*TEXT PROVIDED:*
*****
All of lore.kernel.org
 help / color / mirror / Atom feed
From: Waiman Long <longman@redhat.com>
To: Alex Kogan <alex.kogan@oracle.com>
Cc: linux@armlinux.org.uk, peterz@infradead.org, mingo@redhat.com,
	will.deacon@arm.com, arnd@arndb.de, linux-arch@vger.kernel.org,
	linux-arm-kernel@lists.infradead.org,
	linux-kernel@vger.kernel.org, tglx@linutronix.de, bp@alien8.de,
	hpa@zytor.com, x86@kernel.org, guohanjun@huawei.com,
	jglauber@marvell.com, steven.sistare@oracle.com,
	daniel.m.jordan@oracle.com, dave.dice@oracle.com
Subject: Re: [PATCH v10 3/5] locking/qspinlock: Introduce CNA into the slow path of qspinlock
Date: Tue, 1 Sep 2020 13:38:29 -0400	[thread overview]
Message-ID: <84fdb30e-387d-7bc1-e1f9-fa57cd9a32c9@redhat.com> (raw)
In-Reply-To: <08E77224-563F-49C7-9E7F-BD98E4FD121D@oracle.com>

On 8/31/20 5:39 PM, Alex Kogan wrote:
>> On Jul 28, 2020, at 4:00 PM, Waiman Long <longman@redhat.com> wrote:
>>
>> On 4/3/20 4:59 PM, Alex Kogan wrote:
>>> In CNA, spinning threads are organized in two queues, a primary queue for
>>> threads running on the same node as the current lock holder, and a
>>> secondary queue for threads running on other nodes. After acquiring the
>>> MCS lock and before acquiring the spinlock, the lock holder scans the
>>> primary queue looking for a thread running on the same node (pre-scan). If
>>> found (call it thread T), all threads in the primary queue between the
>>> current lock holder and T are moved to the end of the secondary queue.
*****
*INFORMATION SUPPLIED:*
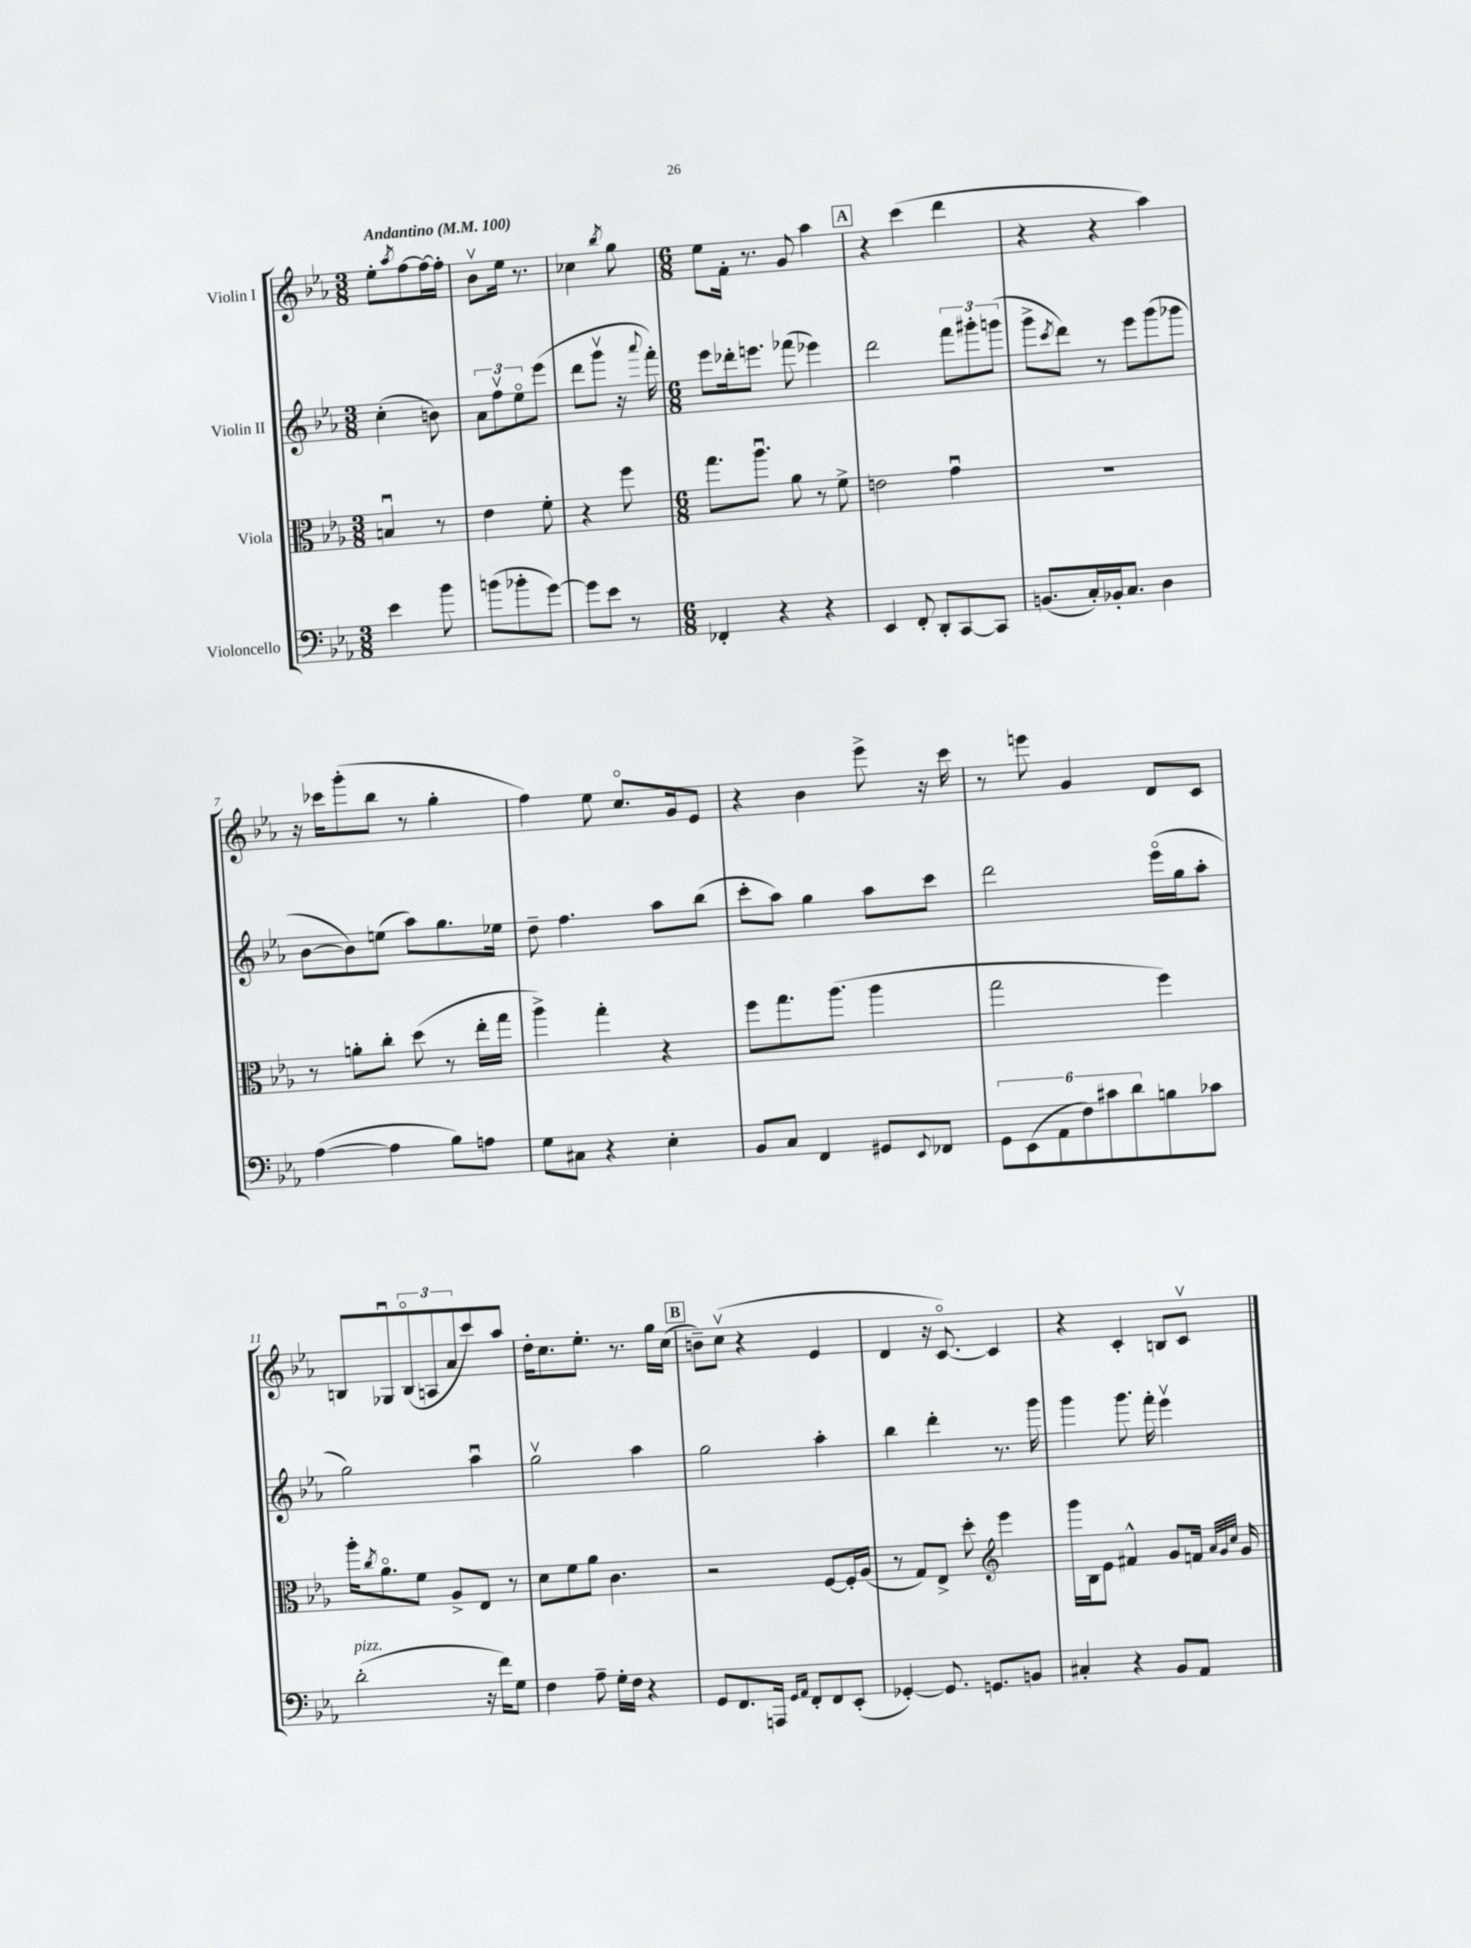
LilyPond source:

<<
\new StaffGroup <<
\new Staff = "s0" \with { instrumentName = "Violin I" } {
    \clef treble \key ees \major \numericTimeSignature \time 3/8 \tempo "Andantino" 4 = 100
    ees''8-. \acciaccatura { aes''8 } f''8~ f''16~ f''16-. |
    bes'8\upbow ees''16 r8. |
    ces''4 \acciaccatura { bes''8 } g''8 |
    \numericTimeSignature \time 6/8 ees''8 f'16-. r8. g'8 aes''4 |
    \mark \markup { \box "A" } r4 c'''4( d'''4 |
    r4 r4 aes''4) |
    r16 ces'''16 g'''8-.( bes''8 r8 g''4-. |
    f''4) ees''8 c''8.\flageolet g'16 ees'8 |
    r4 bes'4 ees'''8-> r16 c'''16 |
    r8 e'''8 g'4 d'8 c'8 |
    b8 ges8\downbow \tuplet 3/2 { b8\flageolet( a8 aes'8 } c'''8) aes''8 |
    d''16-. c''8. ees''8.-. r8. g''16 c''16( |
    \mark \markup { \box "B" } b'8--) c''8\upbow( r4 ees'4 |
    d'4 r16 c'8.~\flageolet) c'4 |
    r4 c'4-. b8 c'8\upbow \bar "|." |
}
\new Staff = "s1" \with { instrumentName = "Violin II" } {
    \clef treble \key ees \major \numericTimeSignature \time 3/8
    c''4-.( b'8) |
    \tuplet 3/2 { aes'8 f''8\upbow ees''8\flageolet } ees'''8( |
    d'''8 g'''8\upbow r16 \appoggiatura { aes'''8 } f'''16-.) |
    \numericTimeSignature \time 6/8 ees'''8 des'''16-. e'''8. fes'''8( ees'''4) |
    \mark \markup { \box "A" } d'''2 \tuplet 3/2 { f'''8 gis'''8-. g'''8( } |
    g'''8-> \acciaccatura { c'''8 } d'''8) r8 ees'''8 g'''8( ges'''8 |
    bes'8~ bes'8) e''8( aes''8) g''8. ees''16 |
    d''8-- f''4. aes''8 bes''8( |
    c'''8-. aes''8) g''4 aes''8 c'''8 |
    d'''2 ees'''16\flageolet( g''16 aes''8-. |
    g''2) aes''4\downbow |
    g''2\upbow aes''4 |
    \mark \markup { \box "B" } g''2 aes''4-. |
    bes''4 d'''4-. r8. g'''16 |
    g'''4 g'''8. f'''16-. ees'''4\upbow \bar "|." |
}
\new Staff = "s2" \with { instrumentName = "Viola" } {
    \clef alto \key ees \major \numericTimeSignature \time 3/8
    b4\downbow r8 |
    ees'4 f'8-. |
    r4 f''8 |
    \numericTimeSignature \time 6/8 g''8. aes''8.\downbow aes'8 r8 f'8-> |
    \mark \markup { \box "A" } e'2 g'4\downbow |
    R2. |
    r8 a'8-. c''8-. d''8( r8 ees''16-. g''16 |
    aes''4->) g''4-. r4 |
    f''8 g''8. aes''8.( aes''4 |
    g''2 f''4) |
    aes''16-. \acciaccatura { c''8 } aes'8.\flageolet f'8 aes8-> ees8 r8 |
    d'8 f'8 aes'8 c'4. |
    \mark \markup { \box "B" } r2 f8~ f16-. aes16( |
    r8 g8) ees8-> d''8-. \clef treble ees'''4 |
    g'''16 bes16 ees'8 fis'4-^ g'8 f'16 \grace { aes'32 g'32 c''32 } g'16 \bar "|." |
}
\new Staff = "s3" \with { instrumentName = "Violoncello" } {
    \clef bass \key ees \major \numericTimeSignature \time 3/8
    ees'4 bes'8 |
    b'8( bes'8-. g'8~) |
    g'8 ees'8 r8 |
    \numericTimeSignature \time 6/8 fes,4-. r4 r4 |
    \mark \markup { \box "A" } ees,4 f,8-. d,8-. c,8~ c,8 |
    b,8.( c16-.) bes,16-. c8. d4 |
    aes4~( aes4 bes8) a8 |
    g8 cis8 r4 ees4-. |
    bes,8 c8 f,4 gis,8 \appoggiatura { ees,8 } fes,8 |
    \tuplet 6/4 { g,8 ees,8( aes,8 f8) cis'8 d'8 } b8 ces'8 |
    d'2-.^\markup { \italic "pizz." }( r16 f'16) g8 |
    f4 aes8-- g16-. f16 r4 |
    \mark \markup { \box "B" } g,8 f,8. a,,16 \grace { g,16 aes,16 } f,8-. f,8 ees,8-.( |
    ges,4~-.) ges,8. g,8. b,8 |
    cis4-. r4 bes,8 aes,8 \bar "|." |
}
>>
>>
*****
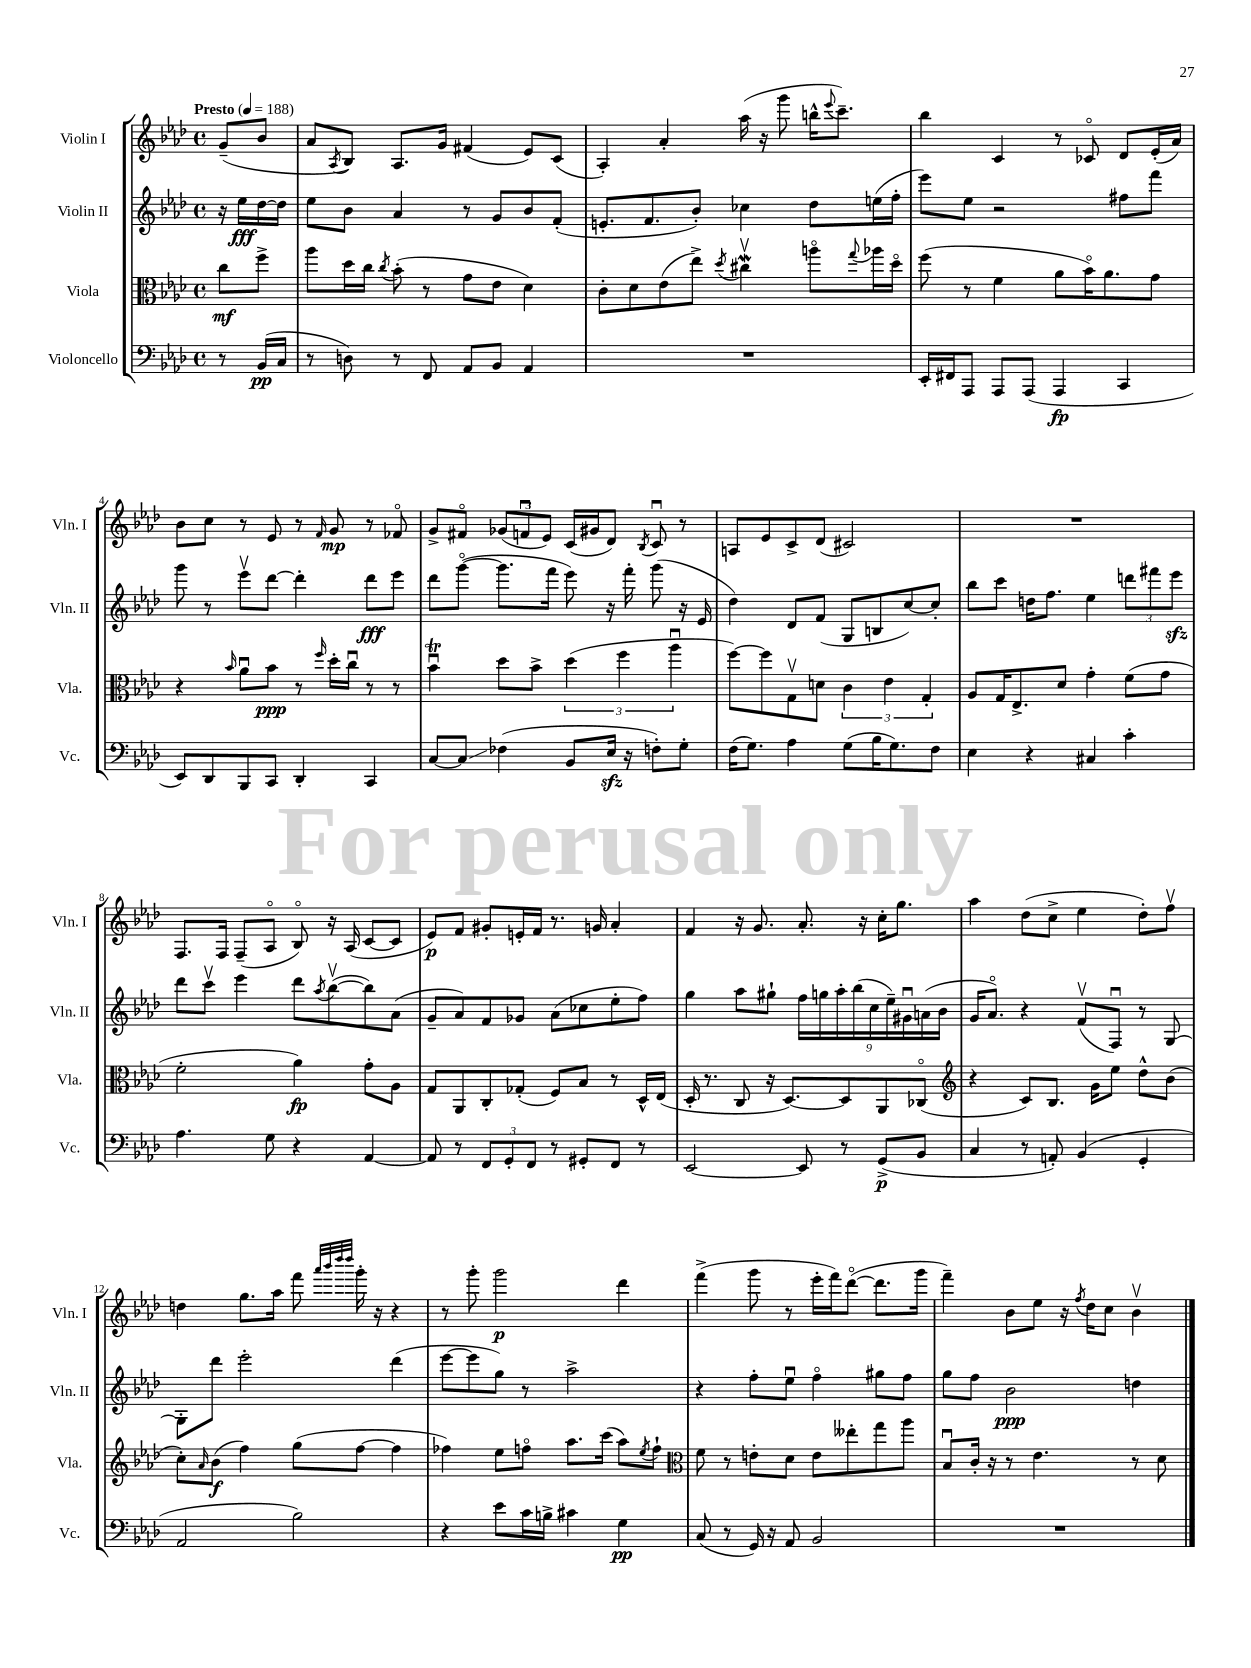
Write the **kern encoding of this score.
*****
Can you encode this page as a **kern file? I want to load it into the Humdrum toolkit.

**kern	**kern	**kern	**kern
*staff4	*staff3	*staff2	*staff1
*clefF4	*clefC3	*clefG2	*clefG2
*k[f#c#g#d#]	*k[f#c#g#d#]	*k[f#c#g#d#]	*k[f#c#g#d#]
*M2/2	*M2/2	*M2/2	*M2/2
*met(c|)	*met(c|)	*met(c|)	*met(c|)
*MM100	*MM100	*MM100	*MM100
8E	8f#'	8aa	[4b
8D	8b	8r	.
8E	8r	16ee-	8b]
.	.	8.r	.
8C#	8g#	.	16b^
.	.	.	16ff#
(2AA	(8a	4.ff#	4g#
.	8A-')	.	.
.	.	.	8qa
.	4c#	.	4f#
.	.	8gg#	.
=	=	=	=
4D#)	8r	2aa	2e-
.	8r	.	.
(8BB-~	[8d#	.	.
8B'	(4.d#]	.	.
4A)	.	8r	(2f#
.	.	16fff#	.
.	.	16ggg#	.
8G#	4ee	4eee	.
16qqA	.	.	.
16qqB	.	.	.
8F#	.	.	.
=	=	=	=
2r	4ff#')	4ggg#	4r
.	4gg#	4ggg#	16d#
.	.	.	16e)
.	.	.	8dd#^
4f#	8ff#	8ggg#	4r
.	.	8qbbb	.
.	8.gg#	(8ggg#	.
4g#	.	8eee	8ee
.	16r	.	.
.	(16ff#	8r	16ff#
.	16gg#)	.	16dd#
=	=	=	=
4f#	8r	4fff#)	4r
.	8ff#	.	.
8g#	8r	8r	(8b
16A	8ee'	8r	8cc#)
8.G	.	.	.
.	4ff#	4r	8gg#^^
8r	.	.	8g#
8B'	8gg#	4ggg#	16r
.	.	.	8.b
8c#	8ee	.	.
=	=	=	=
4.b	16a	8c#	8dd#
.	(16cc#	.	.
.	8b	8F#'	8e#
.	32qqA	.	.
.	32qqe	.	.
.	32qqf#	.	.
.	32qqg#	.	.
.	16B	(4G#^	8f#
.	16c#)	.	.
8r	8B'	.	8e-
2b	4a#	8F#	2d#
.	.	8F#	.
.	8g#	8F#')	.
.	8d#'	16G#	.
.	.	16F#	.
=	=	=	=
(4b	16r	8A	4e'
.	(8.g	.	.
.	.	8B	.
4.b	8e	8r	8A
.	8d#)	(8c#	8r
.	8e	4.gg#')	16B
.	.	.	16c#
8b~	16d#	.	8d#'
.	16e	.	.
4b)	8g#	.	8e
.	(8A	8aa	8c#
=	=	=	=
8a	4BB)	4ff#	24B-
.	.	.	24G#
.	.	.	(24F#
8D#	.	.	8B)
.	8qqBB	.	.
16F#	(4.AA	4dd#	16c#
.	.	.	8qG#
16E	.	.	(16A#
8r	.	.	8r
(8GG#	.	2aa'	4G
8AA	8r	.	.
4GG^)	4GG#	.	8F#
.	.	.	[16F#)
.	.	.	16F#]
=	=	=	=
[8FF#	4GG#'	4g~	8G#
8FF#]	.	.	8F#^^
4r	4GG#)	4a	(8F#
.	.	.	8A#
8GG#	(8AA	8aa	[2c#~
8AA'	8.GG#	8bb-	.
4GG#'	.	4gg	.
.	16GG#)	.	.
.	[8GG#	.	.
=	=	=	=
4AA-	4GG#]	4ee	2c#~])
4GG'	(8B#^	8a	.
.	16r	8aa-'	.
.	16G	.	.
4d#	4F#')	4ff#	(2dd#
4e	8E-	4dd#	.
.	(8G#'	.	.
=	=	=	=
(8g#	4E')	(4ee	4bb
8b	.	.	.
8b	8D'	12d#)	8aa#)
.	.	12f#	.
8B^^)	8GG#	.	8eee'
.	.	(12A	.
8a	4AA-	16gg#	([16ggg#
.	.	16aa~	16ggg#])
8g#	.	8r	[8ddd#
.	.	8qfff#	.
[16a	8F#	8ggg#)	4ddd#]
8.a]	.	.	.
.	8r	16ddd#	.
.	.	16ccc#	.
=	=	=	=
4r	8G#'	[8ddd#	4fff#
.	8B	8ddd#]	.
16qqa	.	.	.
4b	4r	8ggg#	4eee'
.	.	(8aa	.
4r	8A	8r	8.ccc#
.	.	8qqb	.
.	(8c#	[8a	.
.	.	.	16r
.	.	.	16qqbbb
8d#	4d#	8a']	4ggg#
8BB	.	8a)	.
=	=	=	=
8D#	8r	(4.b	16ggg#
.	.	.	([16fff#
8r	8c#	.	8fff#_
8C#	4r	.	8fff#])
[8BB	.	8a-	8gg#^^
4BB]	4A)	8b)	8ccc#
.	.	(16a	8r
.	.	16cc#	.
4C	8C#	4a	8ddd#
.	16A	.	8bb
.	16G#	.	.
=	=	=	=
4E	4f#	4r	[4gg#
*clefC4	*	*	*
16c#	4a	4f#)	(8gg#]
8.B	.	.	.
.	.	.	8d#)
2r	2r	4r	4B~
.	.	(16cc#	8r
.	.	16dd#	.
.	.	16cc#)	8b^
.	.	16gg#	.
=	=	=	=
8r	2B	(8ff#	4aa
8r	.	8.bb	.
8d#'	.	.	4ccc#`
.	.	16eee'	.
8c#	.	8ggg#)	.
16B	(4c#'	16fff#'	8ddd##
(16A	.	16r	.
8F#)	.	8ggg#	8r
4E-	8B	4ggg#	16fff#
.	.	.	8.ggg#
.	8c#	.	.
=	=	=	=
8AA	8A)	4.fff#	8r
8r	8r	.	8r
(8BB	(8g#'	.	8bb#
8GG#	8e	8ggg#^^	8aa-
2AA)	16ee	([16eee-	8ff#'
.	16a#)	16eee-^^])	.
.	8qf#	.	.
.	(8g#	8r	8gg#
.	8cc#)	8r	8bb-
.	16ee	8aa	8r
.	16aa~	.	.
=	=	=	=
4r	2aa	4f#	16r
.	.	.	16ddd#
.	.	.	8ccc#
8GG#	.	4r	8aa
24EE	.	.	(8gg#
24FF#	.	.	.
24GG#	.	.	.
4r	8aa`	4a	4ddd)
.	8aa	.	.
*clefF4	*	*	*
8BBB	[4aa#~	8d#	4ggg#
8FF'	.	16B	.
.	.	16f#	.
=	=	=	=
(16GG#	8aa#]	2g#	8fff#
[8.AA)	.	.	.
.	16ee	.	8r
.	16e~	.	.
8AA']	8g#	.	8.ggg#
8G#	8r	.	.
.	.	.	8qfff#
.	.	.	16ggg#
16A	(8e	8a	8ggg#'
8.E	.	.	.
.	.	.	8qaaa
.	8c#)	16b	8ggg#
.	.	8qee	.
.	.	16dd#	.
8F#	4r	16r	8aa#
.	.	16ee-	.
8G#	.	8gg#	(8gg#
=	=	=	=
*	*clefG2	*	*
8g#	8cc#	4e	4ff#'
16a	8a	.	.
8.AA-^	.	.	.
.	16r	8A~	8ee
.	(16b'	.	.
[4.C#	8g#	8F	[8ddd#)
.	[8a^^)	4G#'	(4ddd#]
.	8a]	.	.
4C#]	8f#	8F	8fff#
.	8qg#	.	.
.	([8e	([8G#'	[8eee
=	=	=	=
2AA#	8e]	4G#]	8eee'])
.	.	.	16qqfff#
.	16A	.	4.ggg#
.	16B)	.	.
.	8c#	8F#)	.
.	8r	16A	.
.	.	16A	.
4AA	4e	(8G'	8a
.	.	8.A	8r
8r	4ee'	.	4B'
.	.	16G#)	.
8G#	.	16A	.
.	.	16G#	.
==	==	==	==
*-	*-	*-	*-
*****
*INSTRUCTIONS:*
**1)** According to the mailing list message, what are the two queues that CNA organizes spinning threads into?
**2)** Rewrite the mailing list message starting at "In-Reply-To: <08E77224-563F-49C7-9E7F-BD98E4FD121D@oracle.com>" and ending at "the secondary queue.", substituting "lock owner" for "lock holder".

*EXERCISE SOLUTIONS:*
**1)** A primary queue for threads running on the same node as the current lock holder, and a secondary queue for threads running on other nodes.

**2)**
In-Reply-To: <08E77224-563F-49C7-9E7F-BD98E4FD121D@oracle.com>

On 8/31/20 5:39 PM, Alex Kogan wrote:
>> On Jul 28, 2020, at 4:00 PM, Waiman Long <longman@redhat.com> wrote:
>>
>> On 4/3/20 4:59 PM, Alex Kogan wrote:
>>> In CNA, spinning threads are organized in two queues, a primary queue for
>>> threads running on the same node as the current lock owner, and a
>>> secondary queue for threads running on other nodes. After acquiring the
>>> MCS lock and before acquiring the spinlock, the lock owner scans the
>>> primary queue looking for a thread running on the same node (pre-scan). If
>>> found (call it thread T), all threads in the primary queue between the
>>> current lock owner and T are moved to the end of the secondary queue.